Available data: Begin
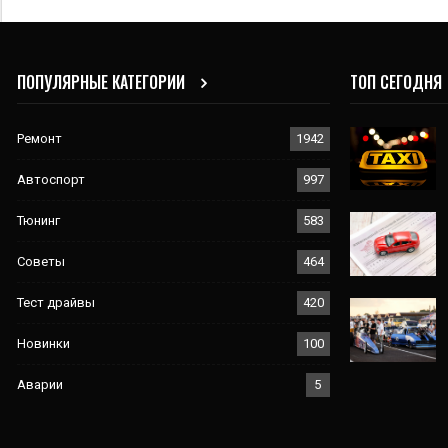
ПОПУЛЯРНЫЕ КАТЕГОРИИ
ТОП СЕГОДНЯ
Ремонт
1942
Автоспорт
997
Тюнинг
583
Советы
464
Тест драйвы
420
Новинки
100
Аварии
5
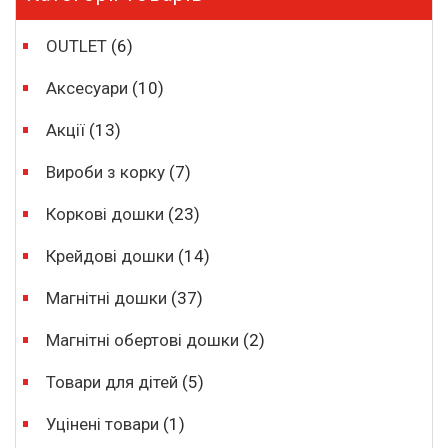
OUTLET
(6)
Аксесуари
(10)
Акції
(13)
Вироби з корку
(7)
Коркові дошки
(23)
Крейдові дошки
(14)
Магнітні дошки
(37)
Магнітні обертові дошки
(2)
Товари для дітей
(5)
Уцінені товари
(1)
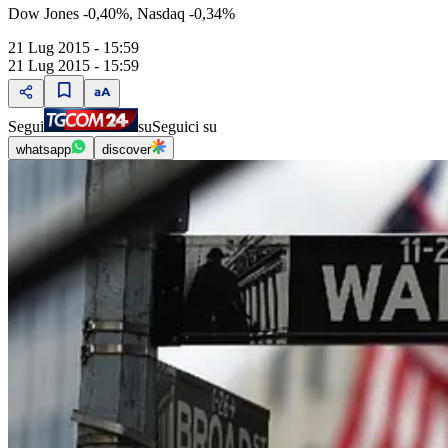
Dow Jones -0,40%, Nasdaq -0,34%
21 Lug 2015 - 15:59
21 Lug 2015 - 15:59
Segui
su
Seguici su
whatsapp
discover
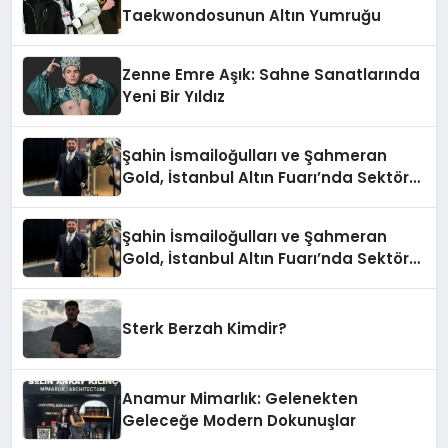
Taekwondosunun Altın Yumruğu
Zenne Emre Aşık: Sahne Sanatlarında
Yeni Bir Yıldız
Şahin İsmailoğulları ve Şahmeran
Gold, İstanbul Altın Fuarı’nda Sektöre
Damga Vurdu
Şahin İsmailoğulları ve Şahmeran
Gold, İstanbul Altın Fuarı’nda Sektöre
Damga Vurdu
Sterk Berzah Kimdir?
Anamur Mimarlık: Gelenekten
Geleceğe Modern Dokunuşlar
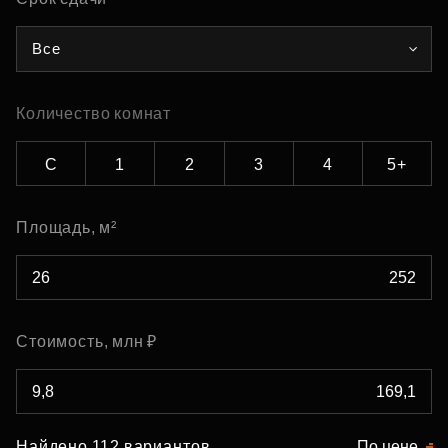
Все
Количество комнат
С
1
2
3
4
5+
Площадь, м²
Стоимость, млн ₽
Найдено 112 вариантов
По цене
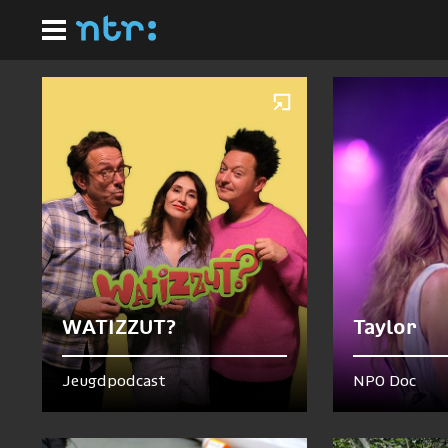
Ga
Homepagina
naar
Nu te zien en te horen
hoofdinhoud
WATIZZUT?
Taylor
Jeugdpodcast
NPO Doc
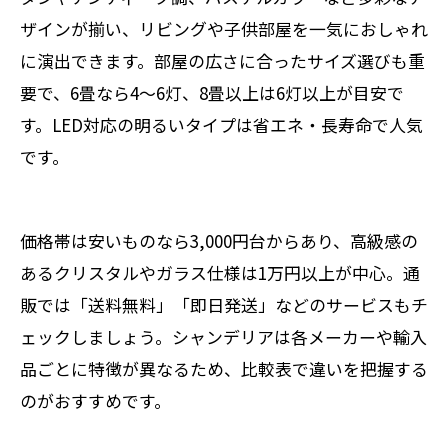
ザインが揃い、リビングや子供部屋を一気におしゃれ
に演出できます。部屋の広さに合ったサイズ選びも重
要で、6畳なら4～6灯、8畳以上は6灯以上が目安で
す。LED対応の明るいタイプは省エネ・長寿命で人気
です。
価格帯は安いものなら3,000円台からあり、高級感の
あるクリスタルやガラス仕様は1万円以上が中心。通
販では「送料無料」「即日発送」などのサービスもチ
ェックしましょう。シャンデリアは各メーカーや輸入
品ごとに特徴が異なるため、比較表で違いを把握する
のがおすすめです。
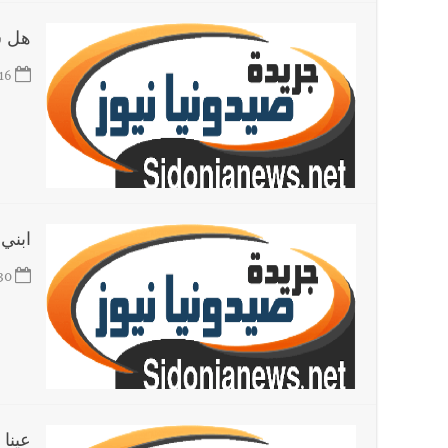
هل س
أخبار لبنان
مسيّرة أسرائيلية القت قنبلة صوتية باتجاه 
16
العالم العربي
تستمر هذه المعاناة التي تمزق القلوب والضمائر؟
ابني
30
عينا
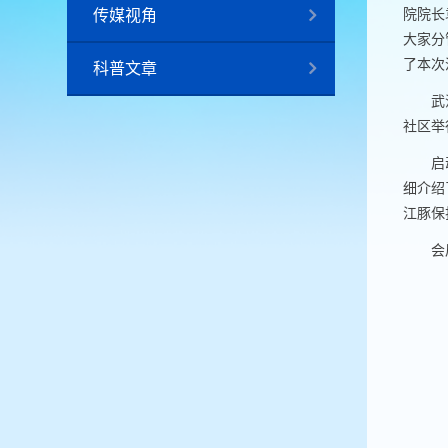
传媒视角
院院长
大家分
了本次
科普文章
武
社区举
启
细介绍
江豚保
会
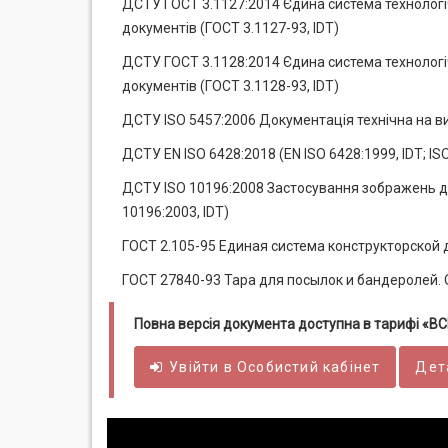
ДСТУ ГОСТ 3.1127:2014 Єдина система технологіч
документів (ГОСТ 3.1127-93, IDT)
ДСТУ ГОСТ 3.1128:2014 Єдина система технологіч
документів (ГОСТ 3.1128-93, IDT)
ДСТУ ISO 5457:2006 Документація технічна на ви
ДСТУ EN ISO 6428:2018 (EN ISO 6428:1999, IDT; I
ДСТУ ISO 10196:2008 Застосування зображень до
10196:2003, IDT)
ГОСТ 2.105-95 Единая система конструкторской
ГОСТ 27840-93 Тара для посылок и бандеролей. 
Повна версія документа доступна в тарифі «
Увійти в
Особистий
кабінет
Дет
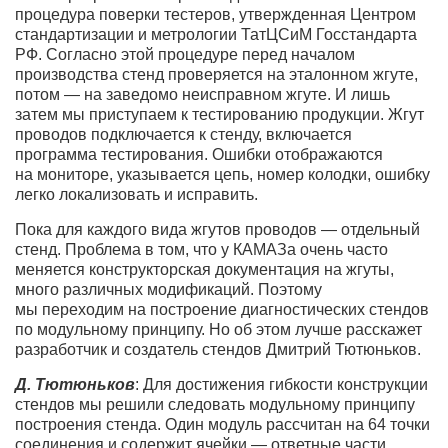
процедура поверки тестеров, утвержденная Центром
стандартизации и метрологии ТатЦСиМ Госстандарта
РФ. Согласно этой процедуре перед началом
производства стенд проверяется на эталонном жгуте,
потом — на заведомо неисправном жгуте. И лишь
затем мы приступаем к тестированию продукции. Жгут
проводов подключается к стенду, включается
программа тестирования. Ошибки отображаются
на мониторе, указывается цепь, номер колодки, ошибку
легко локализовать и исправить.
Пока для каждого вида жгутов проводов — отдельный
стенд. Проблема в том, что у КАМАЗа очень часто
меняется конструкторская документация на жгуты,
много различных модификаций. Поэтому
мы переходим на построение диагностических стендов
по модульному принципу. Но об этом лучше расскажет
разработчик и создатель стендов Дмитрий Тютюньков.
Д. Тютюньков
: Для достижения гибкости конструкции
стендов мы решили следовать модульному принципу
построения стенда. Один модуль рассчитан на 64 точки
соединения и содержит ячейки — ответные части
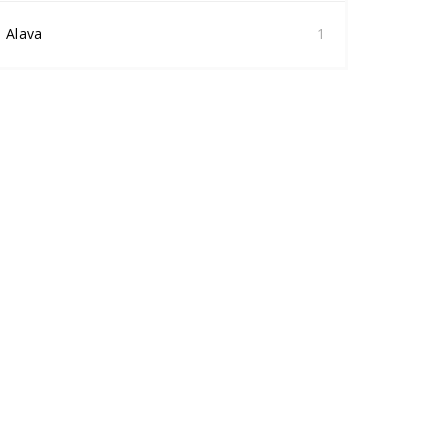
Alava
1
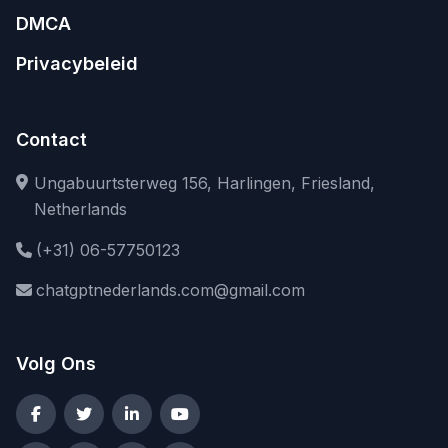
DMCA
Privacybeleid
Contact
Ungabuurtsterweg 156, Harlingen, Friesland,
Netherlands
(+31) 06-57750123
chatgptnederlands.com@gmail.com
Volg Ons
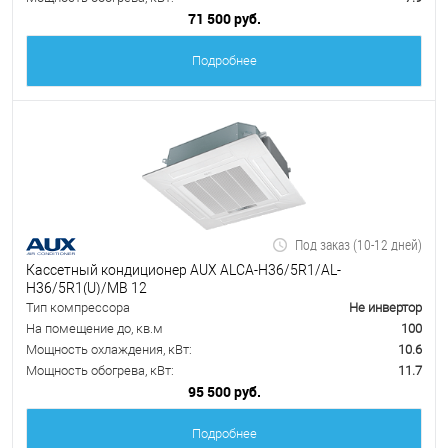
71 500 руб.
Подробнее
Под заказ (10-12 дней)
Кассетный кондиционер AUX ALCA-H36/5R1/AL-
H36/5R1(U)/MB 12
Тип компрессора
Не инвертор
На помещение до, кв.м
100
Мощность охлаждения, кВт:
10.6
Мощность обогрева, кВт:
11.7
95 500 руб.
Подробнее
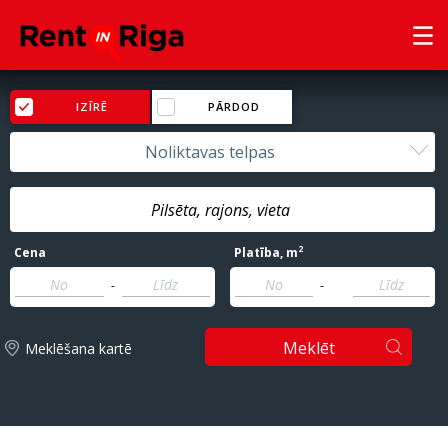
IZĪRĒ
PĀRDOD
Noliktavas telpas
2
Cena
Platība
, m
-
-
Meklēt
Meklēšana kartē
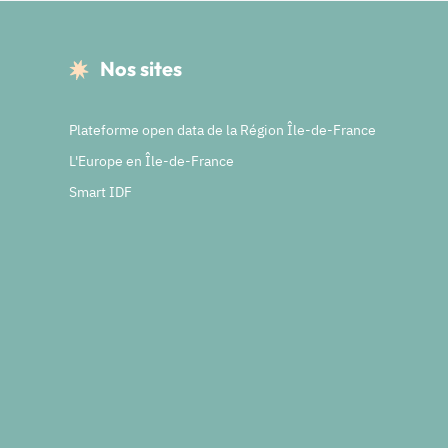
Nos sites
Plateforme open data de la Région Île-de-France
L'Europe en Île-de-France
Smart IDF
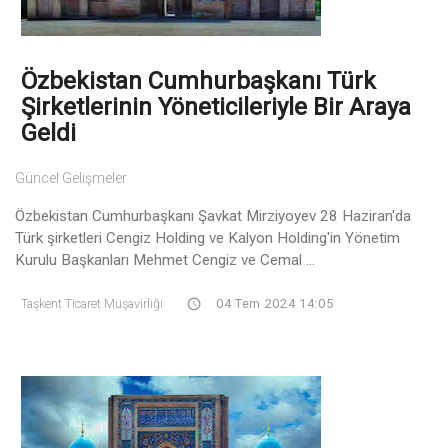
Özbekistan Cumhurbaşkanı Türk
Şirketlerinin Yöneticileriyle Bir Araya
Geldi
Güncel Gelişmeler
Özbekistan Cumhurbaşkanı Şavkat Mirziyoyev 28 Haziran'da
Türk şirketleri Cengiz Holding ve Kalyon Holding'in Yönetim
Kurulu Başkanları Mehmet Cengiz ve Cemal ...
Taşkent Ticaret Müşavirliği
04 Tem 2024 14:05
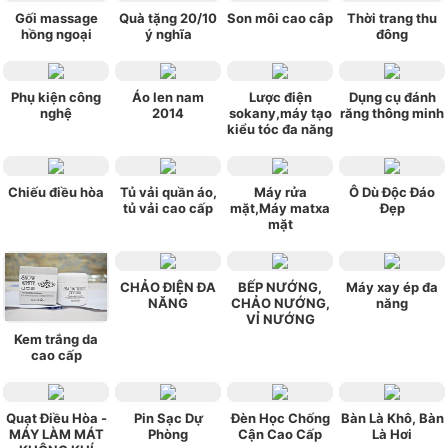
Gối massage
Quà tặng 20/10
Son môi cao câp
Thời trang thu
hồng ngoại
ý nghĩa
đông
Phụ kiện công
Áo len nam
Lược điện
Dụng cụ đánh
nghệ
2014
sokany,máy tạo
răng thông minh
kiểu tóc đa năng
Chiếu điều hòa
Tủ vải quần áo,
Máy rửa
Ô Dù Độc Đáo
tủ vải cao cấp
mặt,Máy matxa
Đẹp
mặt
CHẢO ĐIỆN ĐA
BẾP NƯỚNG,
Máy xay ép đa
NĂNG
CHẢO NƯỚNG,
năng
VỈ NƯỚNG
Kem trắng da
cao cấp
Quạt Điều Hòa -
Pin Sạc Dự
Đèn Học Chống
Bàn Là Khô, Bàn
MÁY LÀM MÁT
Phòng
Cận Cao Cấp
Là Hơi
Available data: End
▸ Problem to solve: Look through the entries and find each line that has the string "стендов". Copy those lines.

▸ Task solution:
мы переходим на построение диагностических стендов
разработчик и создатель стендов Дмитрий Тютюньков.
стендов мы решили следовать модульному принципу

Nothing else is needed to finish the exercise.